Task to carry out:
I'd like the entries repeated exactly, without their pictures.

Exercise materials:
* * * * * * *

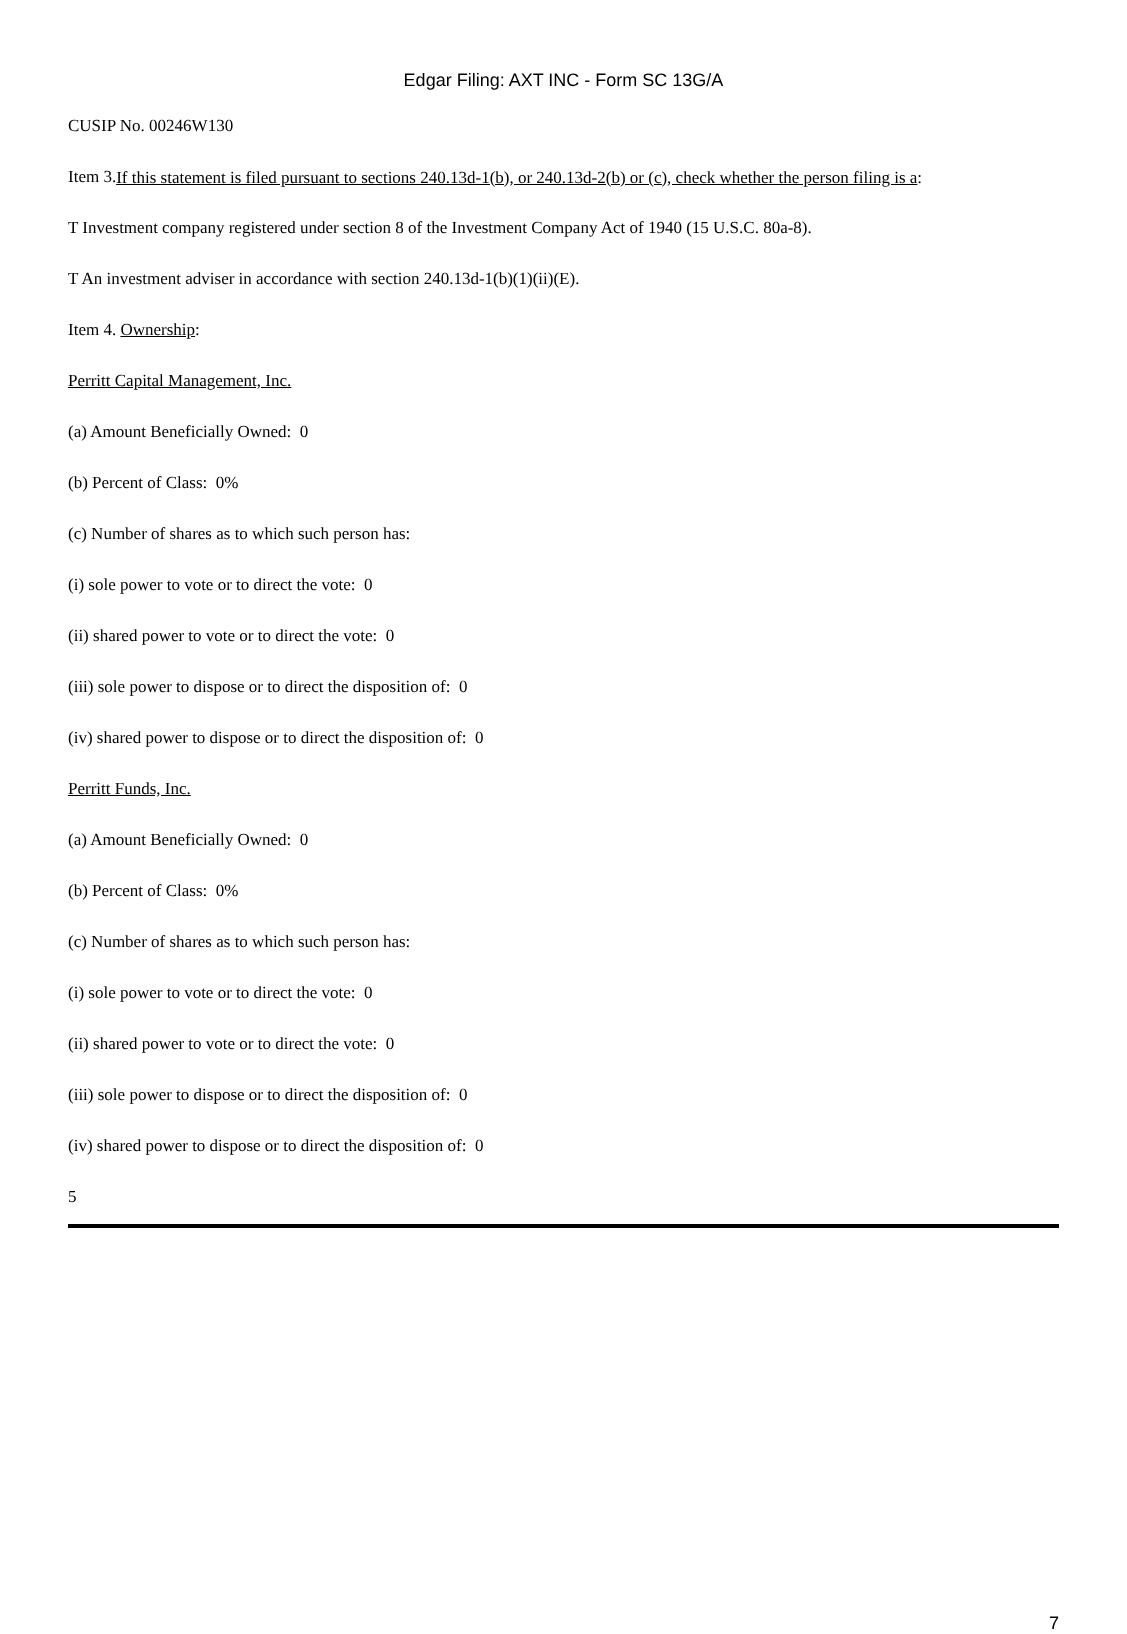Edgar Filing: AXT INC - Form SC 13G/A
CUSIP No. 00246W130
Item 3. If this statement is filed pursuant to sections 240.13d-1(b), or 240.13d-2(b) or (c), check whether the person filing is a:
T Investment company registered under section 8 of the Investment Company Act of 1940 (15 U.S.C. 80a-8).
T An investment adviser in accordance with section 240.13d-1(b)(1)(ii)(E).
Item 4. Ownership:
Perritt Capital Management, Inc.
(a) Amount Beneficially Owned: 0
(b) Percent of Class: 0%
(c) Number of shares as to which such person has:
(i) sole power to vote or to direct the vote: 0
(ii) shared power to vote or to direct the vote: 0
(iii) sole power to dispose or to direct the disposition of: 0
(iv) shared power to dispose or to direct the disposition of: 0
Perritt Funds, Inc.
(a) Amount Beneficially Owned: 0
(b) Percent of Class: 0%
(c) Number of shares as to which such person has:
(i) sole power to vote or to direct the vote: 0
(ii) shared power to vote or to direct the vote: 0
(iii) sole power to dispose or to direct the disposition of: 0
(iv) shared power to dispose or to direct the disposition of: 0
5
7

* * * * * * *

Solution for this exercise:
Edgar Filing: AXT INC - Form SC 13G/A
CUSIP No. 00246W130
Item 3. If this statement is filed pursuant to sections 240.13d-1(b), or 240.13d-2(b) or (c), check whether the person filing is a:
T Investment company registered under section 8 of the Investment Company Act of 1940 (15 U.S.C. 80a-8).
T An investment adviser in accordance with section 240.13d-1(b)(1)(ii)(E).
Item 4. Ownership:
Perritt Capital Management, Inc.
(a) Amount Beneficially Owned: 0
(b) Percent of Class: 0%
(c) Number of shares as to which such person has:
(i) sole power to vote or to direct the vote: 0
(ii) shared power to vote or to direct the vote: 0
(iii) sole power to dispose or to direct the disposition of: 0
(iv) shared power to dispose or to direct the disposition of: 0
Perritt Funds, Inc.
(a) Amount Beneficially Owned: 0
(b) Percent of Class: 0%
(c) Number of shares as to which such person has:
(i) sole power to vote or to direct the vote: 0
(ii) shared power to vote or to direct the vote: 0
(iii) sole power to dispose or to direct the disposition of: 0
(iv) shared power to dispose or to direct the disposition of: 0
5
7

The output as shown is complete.